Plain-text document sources
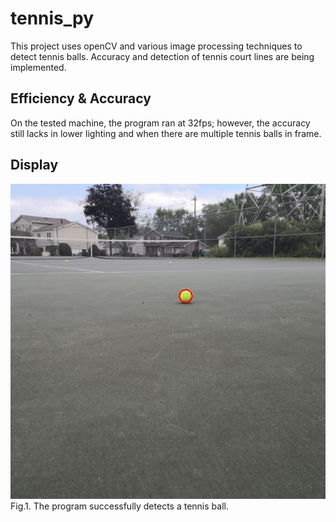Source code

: # tennis_py
This project uses openCV and various image processing techniques to detect tennis balls. Accuracy and detection of tennis court lines are being implemented.

## Efficiency & Accuracy
On the tested machine, the program ran at 32fps; however, the accuracy still lacks in lower lighting and when there are multiple tennis balls in frame.

## Display
![Image of ](https://github.com/TheoXiong7/tennis_py/blob/main/output/r1.jpeg?raw=true)
Fig.1. The program successfully detects a tennis ball.
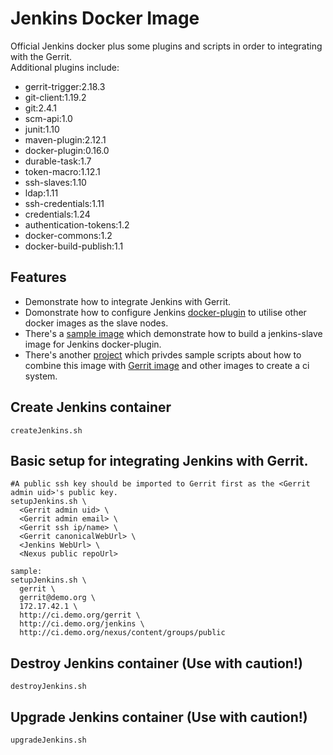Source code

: # Jenkins Docker Image
Official Jenkins docker plus some plugins and scripts in order to integrating with the Gerrit.  
Additional plugins include:
* gerrit-trigger:2.18.3
* git-client:1.19.2
* git:2.4.1
* scm-api:1.0
* junit:1.10
* maven-plugin:2.12.1
* docker-plugin:0.16.0
* durable-task:1.7
* token-macro:1.12.1
* ssh-slaves:1.10
* ldap:1.11
* ssh-credentials:1.11
* credentials:1.24
* authentication-tokens:1.2
* docker-commons:1.2
* docker-build-publish:1.1

## Features
* Demonstrate how to integrate Jenkins with Gerrit.
* Domonstrate how to configure Jenkins [docker-plugin](https://wiki.jenkins-ci.org/display/JENKINS/Docker+Plugin) to utilise other docker images as the slave nodes.
* There's a [sample image](https://hub.docker.com/r/openfrontier/jenkins-slave/) which demonstrate how to build a jenkins-slave image for Jenkins docker-plugin.
* There's another [project](https://github.com/openfrontier/ci) which privdes sample scripts about how to combine this image with [Gerrit image](https://hub.docker.com/r/openfrontier/gerrit/) and other images to create a ci system.

## Create Jenkins container
    createJenkins.sh

## Basic setup for integrating Jenkins with Gerrit.

    #A public ssh key should be imported to Gerrit first as the <Gerrit admin uid>'s public key.
    setupJenkins.sh \
      <Gerrit admin uid> \
      <Gerrit admin email> \
      <Gerrit ssh ip/name> \
      <Gerrit canonicalWebUrl> \
      <Jenkins WebUrl> \
      <Nexus public repoUrl>

    sample:
    setupJenkins.sh \
      gerrit \
      gerrit@demo.org \
      172.17.42.1 \
      http://ci.demo.org/gerrit \
      http://ci.demo.org/jenkins \
      http://ci.demo.org/nexus/content/groups/public

## Destroy Jenkins container (Use with caution!)
    destroyJenkins.sh

## Upgrade Jenkins container (Use with caution!)
    upgradeJenkins.sh

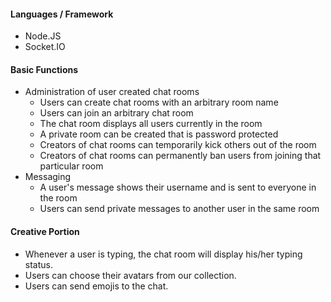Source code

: #### Languages / Framework
- Node.JS
- Socket.IO

#### Basic Functions
- Administration of user created chat rooms
  - Users can create chat rooms with an arbitrary room name
  - Users can join an arbitrary chat room
  - The chat room displays all users currently in the room
  - A private room can be created that is password protected
  - Creators of chat rooms can temporarily kick others out of the room
  - Creators of chat rooms can permanently ban users from joining that particular room
- Messaging
  - A user's message shows their username and is sent to everyone in the room
  - Users can send private messages to another user in the same room

#### Creative Portion

- Whenever a user is typing, the chat room will display his/her typing status.
- Users can choose their avatars from our collection.
- Users can send emojis to the chat.
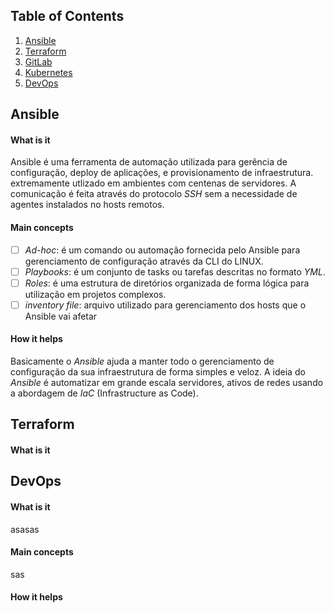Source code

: ## Table of Contents
1. [Ansible](#Ansible)
2. [Terraform](#Terraform)
3. [GitLab](#GitLab)
4. [Kubernetes](#Kubernetes)
5. [DevOps](#DevOps)

## Ansible

#### What is it
Ansible é uma ferramenta de automação utilizada para gerência de configuração, deploy de aplicações, e provisionamento de infraestrutura. extremamente utlizado em ambientes com centenas de servidores. A comunicação é feita através do protocolo *SSH* sem a necessidade de agentes instalados no hosts remotos.

#### Main concepts
- [ ] *Ad-hoc*: é um comando ou automação fornecida pelo Ansible para gerenciamento de configuração através da CLI do LINUX.
- [ ] *Playbooks*: é um conjunto de tasks ou tarefas descritas no formato *YML*.
- [ ] *Roles*: é uma estrutura de diretórios organizada de forma lógica para utilização em projetos complexos.
- [ ] *inventory file*: arquivo utilizado para gerenciamento dos hosts que o Ansible vai afetar

#### How it helps
Basicamente o *Ansible* ajuda a manter todo o gerenciamento de configuração da sua infraestrutura de forma simples e veloz. A ideia do *Ansible* é automatizar em grande escala servidores, ativos de redes usando a abordagem de *IaC* (Infrastructure as Code).

## Terraform

#### What is it


## DevOps

#### What is it
asasas

#### Main concepts
sas

#### How it helps


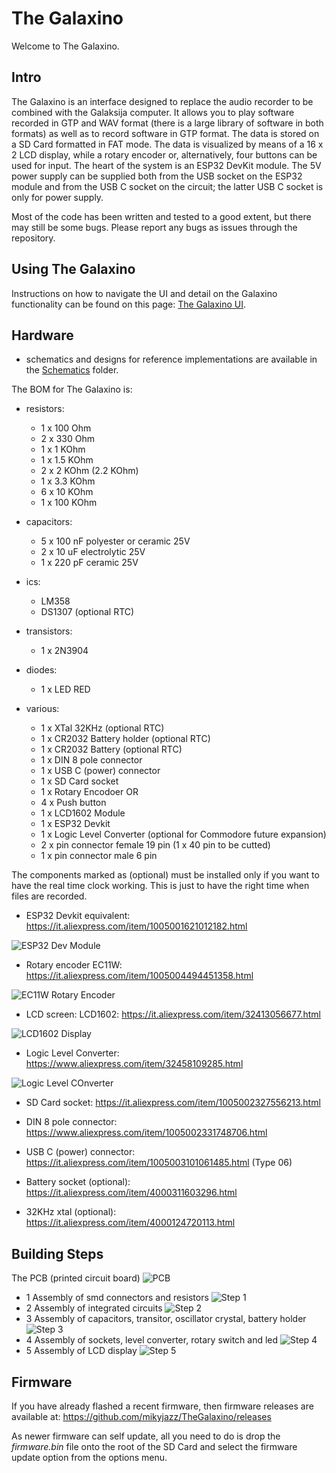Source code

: # The Galaxino

Welcome to The Galaxino.  

## Intro

The Galaxino is an interface designed to replace the audio recorder to be combined with the Galaksija computer.
It allows you to play software recorded in GTP and WAV format (there is a large library of software in both formats) as well as to record software in GTP format.
The data is stored on a SD Card formatted in FAT mode.
The data is visualized by means of a 16 x 2 LCD display, while a rotary encoder or, alternatively, four buttons can be used for input.
The heart of the system is an ESP32 DevKit module.
The 5V power supply can be supplied both from the USB socket on the ESP32 module and from the USB C socket on the circuit; the latter USB C socket is only for power supply.

Most of the code has been written and tested to a good extent, but there may still be some bugs.
Please report any bugs as issues through the repository.

## Using The Galaxino

Instructions on how to navigate the UI and detail on the Galaxino functionality can be found on this page: [The Galaxino UI](docs/ui/Galaxino-UI.md).

## Hardware

- schematics and designs for reference implementations are available in the [Schematics](docs/schematics) folder.


The BOM for The Galaxino is:

- resistors:
    - 1 x 100 Ohm
    - 2 x 330 Ohm
    - 1 x 1 KOhm
    - 1 x 1.5 KOhm
    - 2 x 2 KOhm (2.2 KOhm)
    - 1 x 3.3 KOhm
    - 6 x 10 KOhm 
    - 1 x 100 KOhm 

- capacitors:
    - 5 x 100 nF polyester or ceramic 25V
    - 2 x 10 uF electrolytic 25V
    - 1 x 220 pF ceramic 25V

- ics:
    - LM358
    - DS1307 (optional RTC)

- transistors:
    - 1 x 2N3904

- diodes:
    - 1 x LED RED

- various:
    - 1 x XTal 32KHz (optional RTC)
    - 1 x CR2032 Battery holder (optional RTC)
    - 1 x CR2032 Battery (optional RTC)
    - 1 x DIN 8 pole connector
    - 1 x USB C (power) connector
    - 1 x SD Card socket
    - 1 x Rotary Encodoer
        OR
    - 4 x Push button
    - 1 x LCD1602 Module
    - 1 x ESP32 Devkit
    - 1 x Logic Level Converter (optional for Commodore future expansion)
    - 2 x pin connector female 19 pin (1 x 40 pin to be cutted)
    - 1 x pin connector male 6 pin

The components marked as (optional) must be installed only if you want to have the real time clock working. This is just to have the right time when files are recorded.

- ESP32 Devkit equivalent: https://it.aliexpress.com/item/1005001621012182.html

![ESP32 Dev Module](docs/img/ESP32_Dev_Module.png?raw=true "ESP32 Dev Module")

- Rotary encoder EC11W: https://it.aliexpress.com/item/1005004494451358.html

![EC11W Rotary Encoder](docs/img/rotary_encoder.jpg?raw=true "EC11W Rotary Encoder")

- LCD screen: LCD1602: https://it.aliexpress.com/item/32413056677.html

![LCD1602 Display](docs/img/LCD1602.png?raw=true "LCD1602 Display")

- Logic Level Converter: https://www.aliexpress.com/item/32458109285.html

![Logic Level COnverter](docs/img/level_converter.png?raw=true "Logic Level Converter")

- SD Card socket: https://it.aliexpress.com/item/1005002327556213.html

- DIN 8 pole connector: https://www.aliexpress.com/item/1005002331748706.html

- USB C (power) connector: https://it.aliexpress.com/item/1005003101061485.html (Type 06)

- Battery socket (optional): https://it.aliexpress.com/item/4000311603296.html

- 32KHz xtal (optional): https://it.aliexpress.com/item/4000124720113.html


## Building Steps

The PCB (printed circuit board)
![PCB](docs/img/2D_PCB_TOP?raw=true "PCB")

- 1 Assembly of smd connectors and resistors
![Step 1](docs/img/build_1.jpeg?raw=true "Step 1")
- 2 Assembly of integrated circuits
![Step 2](docs/img/build_2.jpeg?raw=true "Step 2")
- 3 Assembly of capacitors, transitor, oscillator crystal, battery holder
![Step 3](docs/img/build_3.jpeg?raw=true "Step 3")
- 4 Assembly of sockets, level converter, rotary switch and led
![Step 4](docs/img/build_4.jpeg?raw=true "Step 4")
- 5 Assembly of LCD display
![Step 5](docs/img/build_5.jpeg?raw=true "Step 5")


## Firmware

If you have already flashed a recent firmware, then firmware releases are available at: https://github.com/mikyjazz/TheGalaxino/releases

As newer firmware can self update, all you need to do is drop the *firmware.bin* file onto the root of the SD Card and select the firmware update option from the options menu.
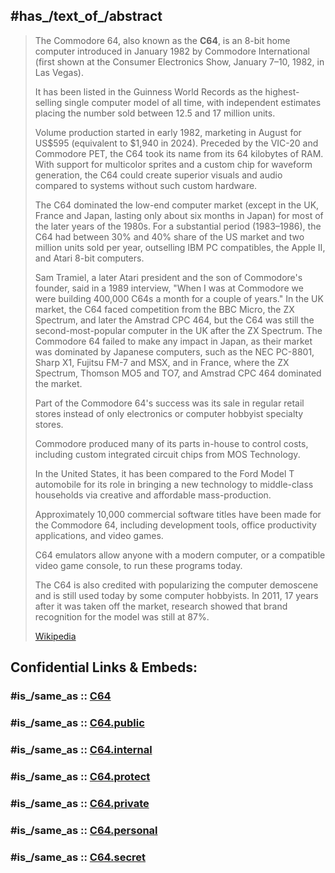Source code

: ﻿---
aliases:
- "Commodore 64"
---

## #has_/text_of_/abstract 

> The Commodore 64, also known as the **C64**, is an 8-bit home computer 
> introduced in January 1982 by Commodore International 
> (first shown at the Consumer Electronics Show, January 7–10, 1982, in Las Vegas). 
> 
> It has been listed in the Guinness World Records as 
> the highest-selling single computer model of all time, 
> with independent estimates placing the number sold between 12.5 and 17 million units. 
> 
> Volume production started in early 1982, 
> marketing in August for US$595 (equivalent to $1,940 in 2024). 
> Preceded by the VIC-20 and Commodore PET, the C64 took its name from its 64 kilobytes of RAM. 
> With support for multicolor sprites and a custom chip for waveform generation, 
> the C64 could create superior visuals and audio compared to systems without such custom hardware.
>
> The C64 dominated the low-end computer market (except in the UK, France and Japan, 
> lasting only about six months in Japan) for most of the later years of the 1980s. 
> For a substantial period (1983–1986), the C64 had between 30% and 40% share of the US market 
> and two million units sold per year, outselling IBM PC compatibles, the Apple II, 
> and Atari 8-bit computers. 
> 
> Sam Tramiel, a later Atari president and the son of Commodore's founder, said in a 1989 interview, 
> "When I was at Commodore we were building 400,000 C64s a month for a couple of years." 
> In the UK market, the C64 faced competition from the BBC Micro, the ZX Spectrum, 
> and later the Amstrad CPC 464, 
> but the C64 was still the second-most-popular computer in the UK after the ZX Spectrum. 
> The Commodore 64 failed to make any impact in Japan, 
> as their market was dominated by Japanese computers, 
> such as the NEC PC-8801, Sharp X1, Fujitsu FM-7 and MSX, 
> and in France, where the ZX Spectrum, Thomson MO5 and TO7, and Amstrad CPC 464 dominated the market.
>
> Part of the Commodore 64's success was its sale in regular retail stores 
> instead of only electronics or computer hobbyist specialty stores. 
> 
> Commodore produced many of its parts in-house to control costs, 
> including custom integrated circuit chips from MOS Technology. 
> 
> In the United States, it has been compared to the Ford Model T automobile for its role in 
> bringing a new technology to middle-class households via creative and affordable mass-production. 
> 
> Approximately 10,000 commercial software titles have been made for the Commodore 64, 
> including development tools, office productivity applications, and video games. 
> 
> C64 emulators allow anyone with a modern computer, 
> or a compatible video game console, to run these programs today. 
> 
> The C64 is also credited with popularizing the computer demoscene 
> and is still used today by some computer hobbyists. 
> In 2011, 17 years after it was taken off the market, research showed that 
> brand recognition for the model was still at 87%.
>
> [Wikipedia](https://en.wikipedia.org/wiki/Commodore%2064) 


## Confidential Links & Embeds: 

### #is_/same_as :: [C64](/_Standards/Technology/IT/Computer_Hardware/Computer/C64.md) 

### #is_/same_as :: [C64.public](/_public/Technology/IT/Computer_Hardware/Computer/C64.public.md) 

### #is_/same_as :: [C64.internal](/_internal/Technology/IT/Computer_Hardware/Computer/C64.internal.md) 

### #is_/same_as :: [C64.protect](/_protect/Technology/IT/Computer_Hardware/Computer/C64.protect.md) 

### #is_/same_as :: [C64.private](/_private/Technology/IT/Computer_Hardware/Computer/C64.private.md) 

### #is_/same_as :: [C64.personal](/_personal/Technology/IT/Computer_Hardware/Computer/C64.personal.md) 

### #is_/same_as :: [C64.secret](/_secret/Technology/IT/Computer_Hardware/Computer/C64.secret.md)

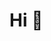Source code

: <!--
**dmtved/dmtved** is a ✨ _special_ ✨ repository because its `README.md` (this file) appears on your GitHub profile.
-->

<h1>Hi 👋</h1>
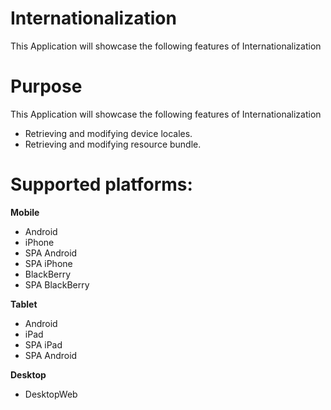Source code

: Internationalization
=====================

This Application will showcase the following features of Internationalization


# Purpose
This Application will showcase the following features of Internationalization

* Retrieving and modifying device locales.
* Retrieving and modifying resource bundle.

# Supported platforms:
**Mobile**
 * Android
 * iPhone
 * SPA Android
 * SPA iPhone
 * BlackBerry
 * SPA BlackBerry
 
**Tablet** 
 * Android
 * iPad
 * SPA iPad
 * SPA Android
 
**Desktop**
 * DesktopWeb
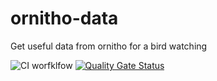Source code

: # ornitho-data
Get useful data from ornitho for a bird watching

![CI worfklfow](https://github.com/pawellabaj/ornitho-data/workflows/CI%20worfklfow/badge.svg) [![Quality Gate Status](https://sonarcloud.io/api/project_badges/measure?project=pawellabaj_ornitho-data&metric=alert_status)](https://sonarcloud.io/dashboard?id=pawellabaj_ornitho-data) 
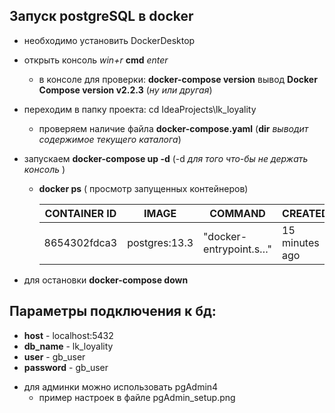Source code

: ## Запуск postgreSQL в docker

* необходимо установить DockerDesktop
* открыть консоль _win+r_ **cmd** _enter_
    * в консоле для проверки: **docker-compose version**
      вывод **Docker Compose version v2.2.3** (_ну или другая_)
      
* переходим в папку проекта: cd IdeaProjects\lk_loyality
    * проверяем наличие файла **docker-compose.yaml** (**dir** _выводит содержимое текущего каталога_)
    
* запускаем **docker-compose up -d** (-d  _для того что-бы не держать консоль_ )
    * **docker ps** ( просмотр запущенных контейнеров)
      
      |CONTAINER ID   |IMAGE           |COMMAND                  |CREATED          |STATUS                    |PORTS                    |NAMES|
      |---------------|----------------|-------------------------|-----------------|--------------------------|-------------------------|-----------------------|
      |8654302fdca3   |postgres:13.3   |"docker-entrypoint.s…"   |15 minutes ago   |Up 13 minutes (healthy)   |0.0.0.0:5432->5432/tcp   |lk_loyality-postgres-1_|
      
* для остановки **docker-compose down** 


## Параметры подключения к бд:

* **host**        -   localhost:5432
* **db_name**     -   lk_loyality
* **user**        -   gb_user
* **password**    -   gb_user

+ для админки можно использовать pgAdmin4 
  - пример настроек в файле pgAdmin_setup.png
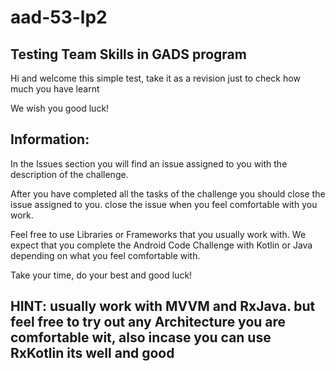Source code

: # aad-53-lp2
## Testing Team Skills in GADS program

Hi and welcome this simple test, take it as a revision just to check how much you have learnt

We wish you good luck!

## Information:

In the Issues section you will find an issue assigned to you with the description of the challenge.

After you have completed all the tasks of the challenge you should close the issue assigned to you. 
close the issue when you feel comfortable with you work.

Feel free to use Libraries or Frameworks that you usually work with. We expect that you complete the Android Code Challenge with Kotlin or Java depending on what you feel comfortable with.

Take your time, do your best and good luck!

## HINT: usually work with MVVM and RxJava. but feel free to try out any Architecture you are comfortable wit, also incase you can use RxKotlin its well and good
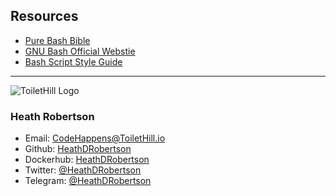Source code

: 

## Resources
- [Pure Bash Bible](https://github.com/dylanaraps/pure-bash-bible)
- [GNU Bash Official Webstie](https://www.gnu.org/software/bash/)
- [Bash Script Style Guide](https://google.github.io/styleguide/shell.xml)


___
![ToiletHill Logo](https://heathdrobertson.github.io/images/logo/ToiletHill.png)
### Heath Robertson
- Email: CodeHappens@ToiletHill.io
- Github: [HeathDRobertson](https://github.com/heathdrobertson)
- Dockerhub: [HeathDRobertson](https://hub.docker.com/u/heathdrobertson)
- Twitter: [@HeathDRobertson](https://twitter.com/HeathDRobertson)
- Telegram: [@HeathDRobertson](https://t.me/heathdrobertson)
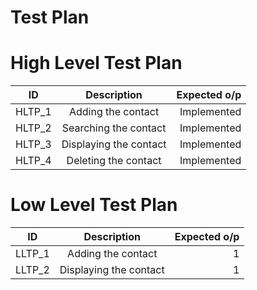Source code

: # Test Plan

# High Level Test Plan
| ID   |      Description     |  Expected o/p |
|----------|:-------------:|------:|
| HLTP_1 |  Adding the contact | Implemented  |
| HLTP_2 |  Searching the contact  | Implemented  |
| HLTP_3 |  Displaying the contact  | Implemented  |
| HLTP_4 |  Deleting the contact | Implemented  |

# Low Level Test Plan
| ID   |      Description     |  Expected o/p |
|----------|:-------------:|------:|
| LLTP_1 |  Adding the contact | 1  |
| LLTP_2 |  Displaying the contact  | 1  |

● What to do
Print the material from its start to the line containing "<Nexus public repoUrl>", with both ends included. Omit the pictures from your answer.

● The completed task
Source code

: # tennis_py
This project uses openCV and various image processing techniques to detect tennis balls. Accuracy and detection of tennis court lines are being implemented.

## Efficiency & Accuracy
On the tested machine, the program ran at 32fps; however, the accuracy still lacks in lower lighting and when there are multiple tennis balls in frame.

## Display
![Image of ](https://github.com/TheoXiong7/tennis_py/blob/main/output/r1.jpeg?raw=true)
Fig.1. The program successfully detects a tennis ball.
Source code

: # Jenkins Docker Image
Official Jenkins docker plus some plugins and scripts in order to integrating with the Gerrit.  
Additional plugins include:
* gerrit-trigger:2.18.3
* git-client:1.19.2
* git:2.4.1
* scm-api:1.0
* junit:1.10
* maven-plugin:2.12.1
* docker-plugin:0.16.0
* durable-task:1.7
* token-macro:1.12.1
* ssh-slaves:1.10
* ldap:1.11
* ssh-credentials:1.11
* credentials:1.24
* authentication-tokens:1.2
* docker-commons:1.2
* docker-build-publish:1.1

## Features
* Demonstrate how to integrate Jenkins with Gerrit.
* Domonstrate how to configure Jenkins [docker-plugin](https://wiki.jenkins-ci.org/display/JENKINS/Docker+Plugin) to utilise other docker images as the slave nodes.
* There's a [sample image](https://hub.docker.com/r/openfrontier/jenkins-slave/) which demonstrate how to build a jenkins-slave image for Jenkins docker-plugin.
* There's another [project](https://github.com/openfrontier/ci) which privdes sample scripts about how to combine this image with [Gerrit image](https://hub.docker.com/r/openfrontier/gerrit/) and other images to create a ci system.

## Create Jenkins container
    createJenkins.sh

## Basic setup for integrating Jenkins with Gerrit.

    #A public ssh key should be imported to Gerrit first as the <Gerrit admin uid>'s public key.
    setupJenkins.sh \
      <Gerrit admin uid> \
      <Gerrit admin email> \
      <Gerrit ssh ip/name> \
      <Gerrit canonicalWebUrl> \
      <Jenkins WebUrl> \
      <Nexus public repoUrl>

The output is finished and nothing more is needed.